**Work instruction:**
Starting at the first line and ending at the last, output the data exactly.

**Stored entries:**

****************************************

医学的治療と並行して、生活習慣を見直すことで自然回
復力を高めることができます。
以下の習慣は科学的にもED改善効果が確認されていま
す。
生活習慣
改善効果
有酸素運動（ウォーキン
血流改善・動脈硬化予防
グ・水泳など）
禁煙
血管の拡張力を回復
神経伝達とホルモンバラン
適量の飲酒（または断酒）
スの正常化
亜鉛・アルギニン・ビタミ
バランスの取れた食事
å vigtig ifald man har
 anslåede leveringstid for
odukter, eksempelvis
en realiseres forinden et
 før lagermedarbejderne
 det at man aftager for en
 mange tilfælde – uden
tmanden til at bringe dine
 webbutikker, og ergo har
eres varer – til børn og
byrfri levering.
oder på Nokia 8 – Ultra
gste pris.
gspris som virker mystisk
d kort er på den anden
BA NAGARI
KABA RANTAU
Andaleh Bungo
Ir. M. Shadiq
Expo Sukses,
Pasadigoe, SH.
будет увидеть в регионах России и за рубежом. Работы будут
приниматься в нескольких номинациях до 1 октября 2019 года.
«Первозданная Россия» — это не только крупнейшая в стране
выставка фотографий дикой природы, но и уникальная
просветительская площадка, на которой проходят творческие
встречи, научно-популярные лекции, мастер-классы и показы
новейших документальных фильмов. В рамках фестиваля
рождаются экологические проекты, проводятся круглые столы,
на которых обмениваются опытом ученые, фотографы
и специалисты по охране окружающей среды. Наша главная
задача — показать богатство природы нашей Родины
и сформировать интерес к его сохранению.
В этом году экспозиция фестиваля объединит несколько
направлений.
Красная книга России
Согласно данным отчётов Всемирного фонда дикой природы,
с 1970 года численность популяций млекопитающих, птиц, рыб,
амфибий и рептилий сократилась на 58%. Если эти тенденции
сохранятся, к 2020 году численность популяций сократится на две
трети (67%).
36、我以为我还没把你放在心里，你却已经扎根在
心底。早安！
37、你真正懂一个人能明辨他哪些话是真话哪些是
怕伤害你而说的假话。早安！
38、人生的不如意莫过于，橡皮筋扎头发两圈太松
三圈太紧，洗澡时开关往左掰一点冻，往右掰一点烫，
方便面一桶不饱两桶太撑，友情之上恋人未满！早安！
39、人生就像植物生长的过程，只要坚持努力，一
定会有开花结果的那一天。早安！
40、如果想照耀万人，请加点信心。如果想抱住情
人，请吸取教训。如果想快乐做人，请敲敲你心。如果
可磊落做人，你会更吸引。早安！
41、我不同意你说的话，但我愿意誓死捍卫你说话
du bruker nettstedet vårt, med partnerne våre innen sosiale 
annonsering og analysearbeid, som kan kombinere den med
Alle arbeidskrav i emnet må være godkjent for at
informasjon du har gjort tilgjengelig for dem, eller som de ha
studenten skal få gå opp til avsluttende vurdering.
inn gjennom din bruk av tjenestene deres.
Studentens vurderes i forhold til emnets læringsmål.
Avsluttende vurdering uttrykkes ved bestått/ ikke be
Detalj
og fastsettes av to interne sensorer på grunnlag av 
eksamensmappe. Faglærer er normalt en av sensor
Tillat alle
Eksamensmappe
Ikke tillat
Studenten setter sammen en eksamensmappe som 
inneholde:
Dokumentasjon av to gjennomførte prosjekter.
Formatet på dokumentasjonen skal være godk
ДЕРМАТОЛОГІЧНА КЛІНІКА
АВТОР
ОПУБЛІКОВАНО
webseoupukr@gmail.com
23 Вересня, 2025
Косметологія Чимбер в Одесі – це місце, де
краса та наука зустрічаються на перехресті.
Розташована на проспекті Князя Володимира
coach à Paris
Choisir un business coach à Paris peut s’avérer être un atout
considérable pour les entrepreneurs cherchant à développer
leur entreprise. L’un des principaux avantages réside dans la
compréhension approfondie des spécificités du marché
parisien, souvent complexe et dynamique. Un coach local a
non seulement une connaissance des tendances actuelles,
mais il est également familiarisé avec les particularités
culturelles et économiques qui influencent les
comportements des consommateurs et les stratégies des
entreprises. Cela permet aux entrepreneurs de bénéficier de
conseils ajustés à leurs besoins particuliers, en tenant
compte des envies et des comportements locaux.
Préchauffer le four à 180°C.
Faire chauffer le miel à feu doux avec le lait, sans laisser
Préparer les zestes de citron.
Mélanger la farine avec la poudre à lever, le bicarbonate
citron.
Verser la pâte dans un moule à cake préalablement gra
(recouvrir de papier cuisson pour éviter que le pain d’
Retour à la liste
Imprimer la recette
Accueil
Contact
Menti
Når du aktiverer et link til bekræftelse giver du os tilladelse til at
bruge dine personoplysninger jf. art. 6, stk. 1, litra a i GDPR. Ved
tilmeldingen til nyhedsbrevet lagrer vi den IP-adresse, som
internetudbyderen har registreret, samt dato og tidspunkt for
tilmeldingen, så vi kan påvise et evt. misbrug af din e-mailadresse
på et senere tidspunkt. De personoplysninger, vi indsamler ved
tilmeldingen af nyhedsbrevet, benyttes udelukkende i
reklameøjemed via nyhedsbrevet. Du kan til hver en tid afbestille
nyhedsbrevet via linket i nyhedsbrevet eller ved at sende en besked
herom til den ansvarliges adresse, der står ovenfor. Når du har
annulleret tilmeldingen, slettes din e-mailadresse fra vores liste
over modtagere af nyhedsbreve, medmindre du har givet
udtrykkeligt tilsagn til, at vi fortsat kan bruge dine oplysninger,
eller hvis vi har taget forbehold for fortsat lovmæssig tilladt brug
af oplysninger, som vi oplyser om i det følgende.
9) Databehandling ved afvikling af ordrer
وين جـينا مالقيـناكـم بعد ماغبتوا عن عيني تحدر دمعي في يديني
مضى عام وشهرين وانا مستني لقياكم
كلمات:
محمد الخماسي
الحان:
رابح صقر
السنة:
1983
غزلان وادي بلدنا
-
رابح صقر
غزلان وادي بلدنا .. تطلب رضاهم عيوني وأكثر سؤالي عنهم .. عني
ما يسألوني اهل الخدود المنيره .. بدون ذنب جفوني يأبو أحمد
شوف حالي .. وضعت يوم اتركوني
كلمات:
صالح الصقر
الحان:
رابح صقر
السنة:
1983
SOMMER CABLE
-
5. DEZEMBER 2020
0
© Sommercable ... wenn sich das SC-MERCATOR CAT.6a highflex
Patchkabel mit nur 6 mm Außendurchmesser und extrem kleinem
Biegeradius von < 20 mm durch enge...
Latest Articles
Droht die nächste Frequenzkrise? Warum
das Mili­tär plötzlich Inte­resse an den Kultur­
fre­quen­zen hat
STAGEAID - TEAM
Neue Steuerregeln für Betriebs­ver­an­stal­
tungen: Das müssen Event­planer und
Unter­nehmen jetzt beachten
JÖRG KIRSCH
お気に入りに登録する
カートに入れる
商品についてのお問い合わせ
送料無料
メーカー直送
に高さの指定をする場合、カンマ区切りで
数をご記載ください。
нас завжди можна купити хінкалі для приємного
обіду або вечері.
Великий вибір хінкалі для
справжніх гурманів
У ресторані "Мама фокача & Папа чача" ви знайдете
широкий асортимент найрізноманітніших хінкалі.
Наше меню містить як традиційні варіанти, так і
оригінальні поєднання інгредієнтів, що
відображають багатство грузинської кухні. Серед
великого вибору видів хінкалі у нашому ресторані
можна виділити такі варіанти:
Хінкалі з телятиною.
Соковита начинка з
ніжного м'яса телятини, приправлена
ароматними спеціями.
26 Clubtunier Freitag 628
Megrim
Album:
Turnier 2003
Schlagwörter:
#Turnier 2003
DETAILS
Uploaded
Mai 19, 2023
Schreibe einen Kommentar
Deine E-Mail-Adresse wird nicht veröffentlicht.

****************************************

**Response to this exercise:**
医学的治療と並行して、生活習慣を見直すことで自然回
復力を高めることができます。
以下の習慣は科学的にもED改善効果が確認されていま
す。
生活習慣
改善効果
有酸素運動（ウォーキン
血流改善・動脈硬化予防
グ・水泳など）
禁煙
血管の拡張力を回復
神経伝達とホルモンバラン
適量の飲酒（または断酒）
スの正常化
亜鉛・アルギニン・ビタミ
バランスの取れた食事
å vigtig ifald man har
 anslåede leveringstid for
odukter, eksempelvis
en realiseres forinden et
 før lagermedarbejderne
 det at man aftager for en
 mange tilfælde – uden
tmanden til at bringe dine
 webbutikker, og ergo har
eres varer – til børn og
byrfri levering.
oder på Nokia 8 – Ultra
gste pris.
gspris som virker mystisk
d kort er på den anden
BA NAGARI
KABA RANTAU
Andaleh Bungo
Ir. M. Shadiq
Expo Sukses,
Pasadigoe, SH.
будет увидеть в регионах России и за рубежом. Работы будут
приниматься в нескольких номинациях до 1 октября 2019 года.
«Первозданная Россия» — это не только крупнейшая в стране
выставка фотографий дикой природы, но и уникальная
просветительская площадка, на которой проходят творческие
встречи, научно-популярные лекции, мастер-классы и показы
новейших документальных фильмов. В рамках фестиваля
рождаются экологические проекты, проводятся круглые столы,
на которых обмениваются опытом ученые, фотографы
и специалисты по охране окружающей среды. Наша главная
задача — показать богатство природы нашей Родины
и сформировать интерес к его сохранению.
В этом году экспозиция фестиваля объединит несколько
направлений.
Красная книга России
Согласно данным отчётов Всемирного фонда дикой природы,
с 1970 года численность популяций млекопитающих, птиц, рыб,
амфибий и рептилий сократилась на 58%. Если эти тенденции
сохранятся, к 2020 году численность популяций сократится на две
трети (67%).
36、我以为我还没把你放在心里，你却已经扎根在
心底。早安！
37、你真正懂一个人能明辨他哪些话是真话哪些是
怕伤害你而说的假话。早安！
38、人生的不如意莫过于，橡皮筋扎头发两圈太松
三圈太紧，洗澡时开关往左掰一点冻，往右掰一点烫，
方便面一桶不饱两桶太撑，友情之上恋人未满！早安！
39、人生就像植物生长的过程，只要坚持努力，一
定会有开花结果的那一天。早安！
40、如果想照耀万人，请加点信心。如果想抱住情
人，请吸取教训。如果想快乐做人，请敲敲你心。如果
可磊落做人，你会更吸引。早安！
41、我不同意你说的话，但我愿意誓死捍卫你说话
du bruker nettstedet vårt, med partnerne våre innen sosiale 
annonsering og analysearbeid, som kan kombinere den med
Alle arbeidskrav i emnet må være godkjent for at
informasjon du har gjort tilgjengelig for dem, eller som de ha
studenten skal få gå opp til avsluttende vurdering.
inn gjennom din bruk av tjenestene deres.
Studentens vurderes i forhold til emnets læringsmål.
Avsluttende vurdering uttrykkes ved bestått/ ikke be
Detalj
og fastsettes av to interne sensorer på grunnlag av 
eksamensmappe. Faglærer er normalt en av sensor
Tillat alle
Eksamensmappe
Ikke tillat
Studenten setter sammen en eksamensmappe som 
inneholde:
Dokumentasjon av to gjennomførte prosjekter.
Formatet på dokumentasjonen skal være godk
ДЕРМАТОЛОГІЧНА КЛІНІКА
АВТОР
ОПУБЛІКОВАНО
webseoupukr@gmail.com
23 Вересня, 2025
Косметологія Чимбер в Одесі – це місце, де
краса та наука зустрічаються на перехресті.
Розташована на проспекті Князя Володимира
coach à Paris
Choisir un business coach à Paris peut s’avérer être un atout
considérable pour les entrepreneurs cherchant à développer
leur entreprise. L’un des principaux avantages réside dans la
compréhension approfondie des spécificités du marché
parisien, souvent complexe et dynamique. Un coach local a
non seulement une connaissance des tendances actuelles,
mais il est également familiarisé avec les particularités
culturelles et économiques qui influencent les
comportements des consommateurs et les stratégies des
entreprises. Cela permet aux entrepreneurs de bénéficier de
conseils ajustés à leurs besoins particuliers, en tenant
compte des envies et des comportements locaux.
Préchauffer le four à 180°C.
Faire chauffer le miel à feu doux avec le lait, sans laisser
Préparer les zestes de citron.
Mélanger la farine avec la poudre à lever, le bicarbonate
citron.
Verser la pâte dans un moule à cake préalablement gra
(recouvrir de papier cuisson pour éviter que le pain d’
Retour à la liste
Imprimer la recette
Accueil
Contact
Menti
Når du aktiverer et link til bekræftelse giver du os tilladelse til at
bruge dine personoplysninger jf. art. 6, stk. 1, litra a i GDPR. Ved
tilmeldingen til nyhedsbrevet lagrer vi den IP-adresse, som
internetudbyderen har registreret, samt dato og tidspunkt for
tilmeldingen, så vi kan påvise et evt. misbrug af din e-mailadresse
på et senere tidspunkt. De personoplysninger, vi indsamler ved
tilmeldingen af nyhedsbrevet, benyttes udelukkende i
reklameøjemed via nyhedsbrevet. Du kan til hver en tid afbestille
nyhedsbrevet via linket i nyhedsbrevet eller ved at sende en besked
herom til den ansvarliges adresse, der står ovenfor. Når du har
annulleret tilmeldingen, slettes din e-mailadresse fra vores liste
over modtagere af nyhedsbreve, medmindre du har givet
udtrykkeligt tilsagn til, at vi fortsat kan bruge dine oplysninger,
eller hvis vi har taget forbehold for fortsat lovmæssig tilladt brug
af oplysninger, som vi oplyser om i det følgende.
9) Databehandling ved afvikling af ordrer
وين جـينا مالقيـناكـم بعد ماغبتوا عن عيني تحدر دمعي في يديني
مضى عام وشهرين وانا مستني لقياكم
كلمات:
محمد الخماسي
الحان:
رابح صقر
السنة:
1983
غزلان وادي بلدنا
-
رابح صقر
غزلان وادي بلدنا .. تطلب رضاهم عيوني وأكثر سؤالي عنهم .. عني
ما يسألوني اهل الخدود المنيره .. بدون ذنب جفوني يأبو أحمد
شوف حالي .. وضعت يوم اتركوني
كلمات:
صالح الصقر
الحان:
رابح صقر
السنة:
1983
SOMMER CABLE
-
5. DEZEMBER 2020
0
© Sommercable ... wenn sich das SC-MERCATOR CAT.6a highflex
Patchkabel mit nur 6 mm Außendurchmesser und extrem kleinem
Biegeradius von < 20 mm durch enge...
Latest Articles
Droht die nächste Frequenzkrise? Warum
das Mili­tär plötzlich Inte­resse an den Kultur­
fre­quen­zen hat
STAGEAID - TEAM
Neue Steuerregeln für Betriebs­ver­an­stal­
tungen: Das müssen Event­planer und
Unter­nehmen jetzt beachten
JÖRG KIRSCH
お気に入りに登録する
カートに入れる
商品についてのお問い合わせ
送料無料
メーカー直送
に高さの指定をする場合、カンマ区切りで
数をご記載ください。
нас завжди можна купити хінкалі для приємного
обіду або вечері.
Великий вибір хінкалі для
справжніх гурманів
У ресторані "Мама фокача & Папа чача" ви знайдете
широкий асортимент найрізноманітніших хінкалі.
Наше меню містить як традиційні варіанти, так і
оригінальні поєднання інгредієнтів, що
відображають багатство грузинської кухні. Серед
великого вибору видів хінкалі у нашому ресторані
можна виділити такі варіанти:
Хінкалі з телятиною.
Соковита начинка з
ніжного м'яса телятини, приправлена
ароматними спеціями.
26 Clubtunier Freitag 628
Megrim
Album:
Turnier 2003
Schlagwörter:
#Turnier 2003
DETAILS
Uploaded
Mai 19, 2023
Schreibe einen Kommentar
Deine E-Mail-Adresse wird nicht veröffentlicht.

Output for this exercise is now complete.